# La. prepares to open spillway, flood Cajun country



## legalskier (May 14, 2011)

_Army engineers are preparing to slowly open the gates of an emergency spillway along the rising Mississippi River. That will divert floodwaters from Baton Rouge and New Orleans, but inundate homes and farms in parts of Louisiana's populated Cajun country. About 25,000 people and 11,000 structures could be in harm's way when the Morganza spillway is unlocked for the first time in 38 years. Sheriffs and National Guardsmen going door-to-door in the area warning people of the impending flood. Gov. Bobby Jindal is telling area residents, "that water's coming" and "now's the time to evacuate." *** *Opening the spillway will release a torrent that could submerge 3,000 square miles under as much as 25 feet of water*._
Full story: http://www.google.com/hostednews/ca...qM5jK5BNfEP2GNdbTXTdCIGM7LBTo_A?docId=6849005


----------



## Nick (May 20, 2011)

It's wild. Every day some other huge flood or unprecedented storm. These are crazy times. 

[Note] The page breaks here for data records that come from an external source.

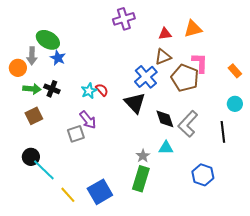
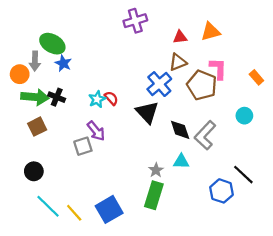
green arrow: (32, 89) -> (35, 97), size x1.4
cyan circle: (235, 104) -> (244, 116), moved
black line: (223, 132) -> (243, 175), moved, turned -40
cyan line: (44, 170) -> (48, 206), moved

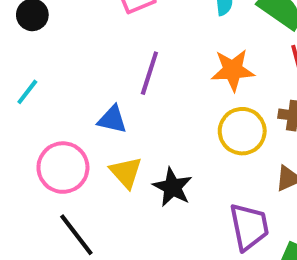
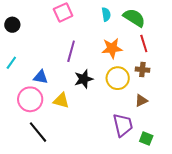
blue triangle: (112, 119) -> (41, 77), moved
yellow triangle: (126, 172) -> (61, 101), turned -30
black star: (172, 187) -> (84, 79), moved, turned 30

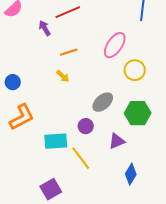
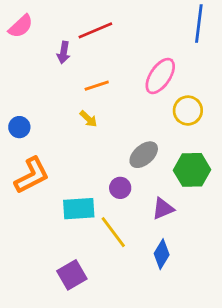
purple arrow: (45, 28) -> (64, 52), turned -140
blue diamond: (131, 174) -> (162, 254), moved

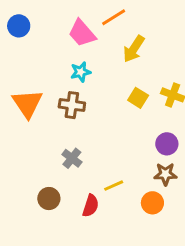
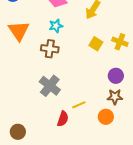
orange triangle: (27, 104) -> (19, 31), moved
gray cross: (72, 158) -> (50, 86), size x1.5
brown circle: (49, 199) -> (18, 132), moved

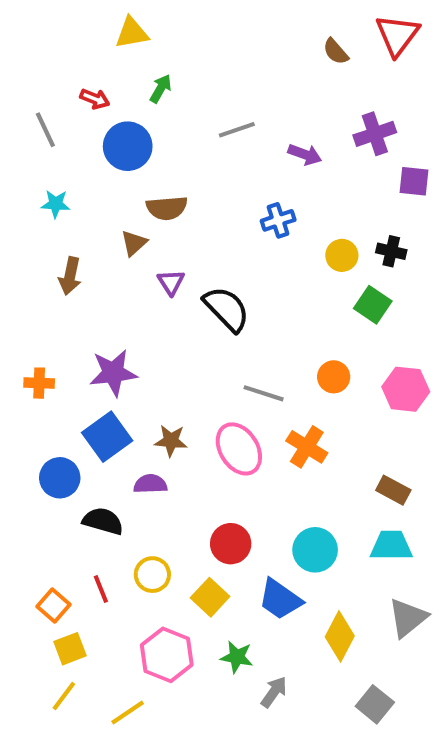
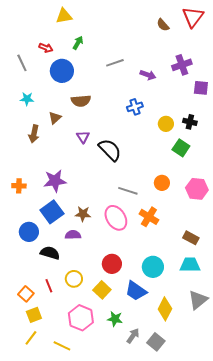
brown triangle: (134, 243) -> (55, 118), moved
gray square: (375, 704) -> (156, 342), moved
yellow line: (128, 713) -> (62, 346), turned 60

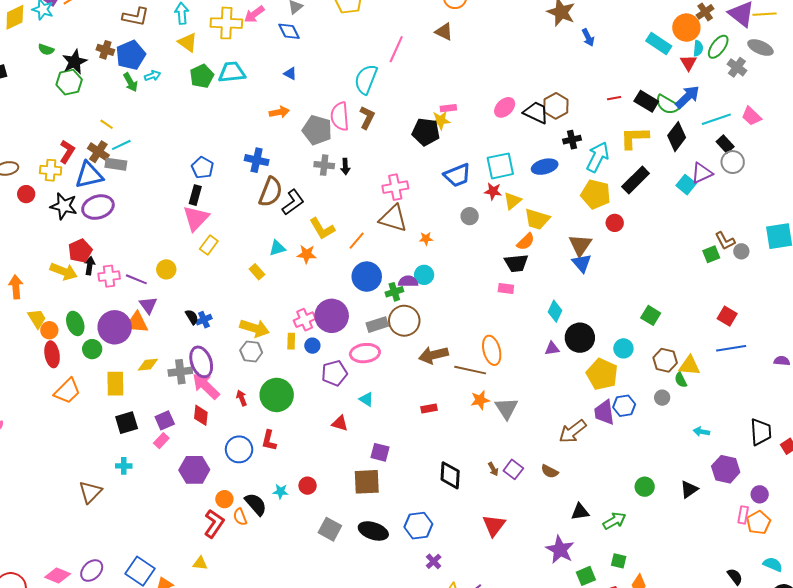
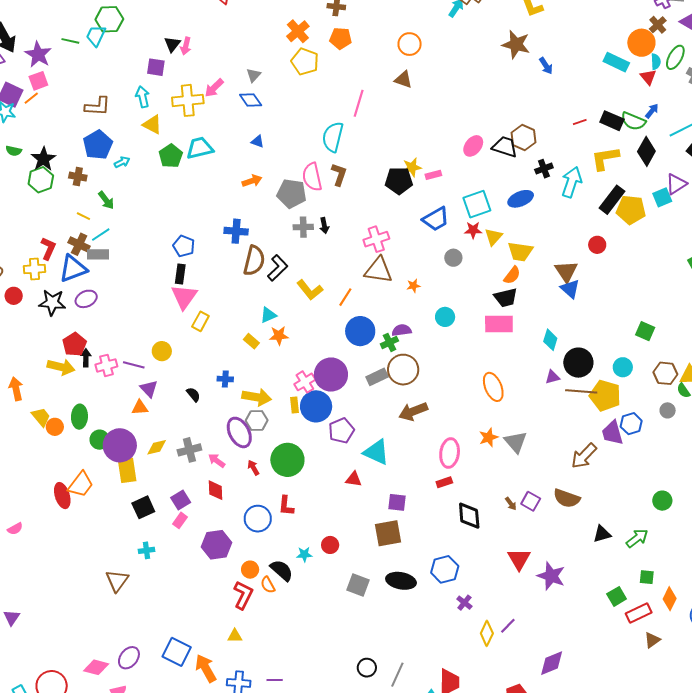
brown cross: (105, 50) -> (78, 177), moved
green arrow: (131, 82) -> (106, 200), moved
blue arrow: (687, 97) -> (652, 111), size x0.6
pink rectangle: (448, 108) -> (433, 175), moved
cyan square: (686, 185) -> (662, 197), turned 36
yellow pentagon: (596, 194) -> (631, 210), moved
purple ellipse: (98, 207) -> (86, 299), size x0.7
orange star: (307, 254) -> (279, 336), moved
cyan circle: (424, 275) -> (445, 317), moved
pink rectangle: (506, 289) -> (499, 324), size x1.8
blue cross: (204, 320) -> (225, 379), moved, turned 35
green ellipse: (75, 323) -> (79, 417), turned 30
orange triangle: (137, 323) -> (140, 408), size x0.7
purple circle: (115, 327) -> (120, 445), moved
blue circle: (312, 346) -> (316, 406), size x2.0
pink ellipse: (365, 353) -> (450, 453), moved, turned -68
red ellipse: (52, 354) -> (62, 496), moved
brown arrow: (433, 355) -> (413, 411), moved
purple ellipse: (201, 362) -> (239, 432), moved
brown line: (470, 370) -> (581, 391), moved
pink arrow: (206, 386) -> (217, 461), size x0.6
cyan triangle: (366, 399) -> (376, 452), size x1.8
red rectangle: (429, 409) -> (444, 482), moved
brown semicircle: (550, 471) -> (567, 498), size x1.5
purple star: (560, 550) -> (551, 576), moved

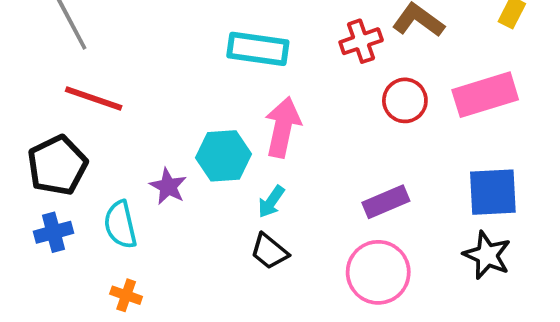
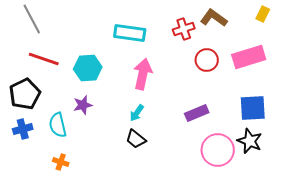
cyan hexagon: (223, 156) -> (88, 68), moved
purple star: (168, 186) -> (83, 105), turned 30
pink circle: (378, 272) -> (218, 150), moved

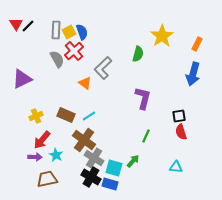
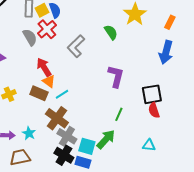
green semicircle: (138, 54) -> (111, 32), turned -49
orange triangle: (85, 83) -> (49, 81), moved
black square: (179, 116) -> (152, 94), size x1.5
red arrow: (42, 140) -> (44, 67), moved, turned 108
green arrow: (133, 161) -> (106, 139), size x1.5

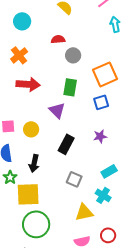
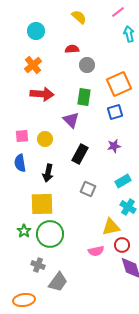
green star: (10, 177) -> (24, 231), moved
cyan cross: (103, 195) -> (128, 207), moved
yellow triangle: (84, 212) -> (111, 227), moved

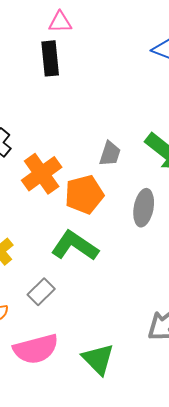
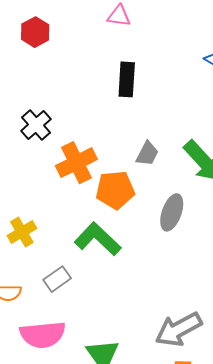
black rectangle: (50, 58) -> (127, 79), moved

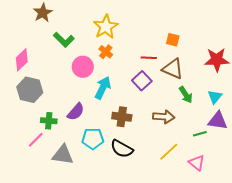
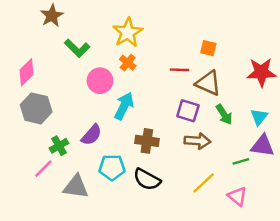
purple square: (142, 81) -> (188, 111), moved, turned -30
green cross: (49, 121) -> (59, 146), turned -35

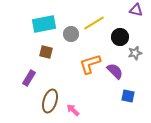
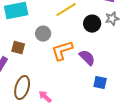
gray circle: (71, 34) -> (43, 34), moved
brown square: (46, 52) -> (18, 48), moved
gray star: (135, 53) -> (112, 19), moved

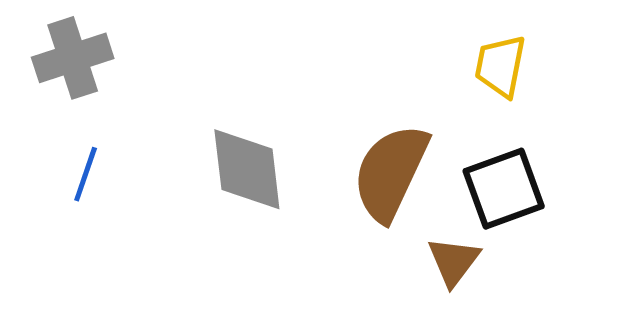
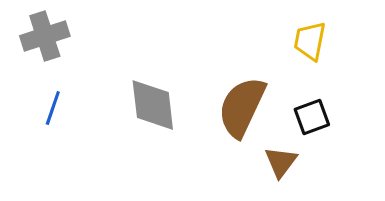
black square: (504, 189) -> (312, 117), size x0.7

Just wait until the Internet fails.


----------



## legalskier (May 20, 2011)

Definitely wild...

_*Giant snake flees Mississippi floods*
This photo, purportedly taken near Louisiana's Morganza Spillway, is simultaneously horrifying and kind of amusing. The snake just looks so purposeful, with its head raised like that. As though it's out running some errands, or on a morning commute._





http://www.boingboing.net/2011/05/17/giant-snake-flees-mi.html


----------



## snoseek (Jun 2, 2011)

legalskier said:


> Definitely wild...
> 
> _*Giant snake flees Mississippi floods*
> This photo, purportedly taken near Louisiana's Morganza Spillway, is simultaneously horrifying and kind of amusing. The snake just looks so purposeful, with its head raised like that. As though it's out running some errands, or on a morning commute._
> ...



As someone who is terrified of snakes I have to say that is one of the most disturbing things I've seen in a while!


----------



## deadheadskier (Jun 2, 2011)

that's nuts

I wonder what kind of snake it is and how long it is?  

I'd piss myself being within 100 feet of something like that on the loose.


----------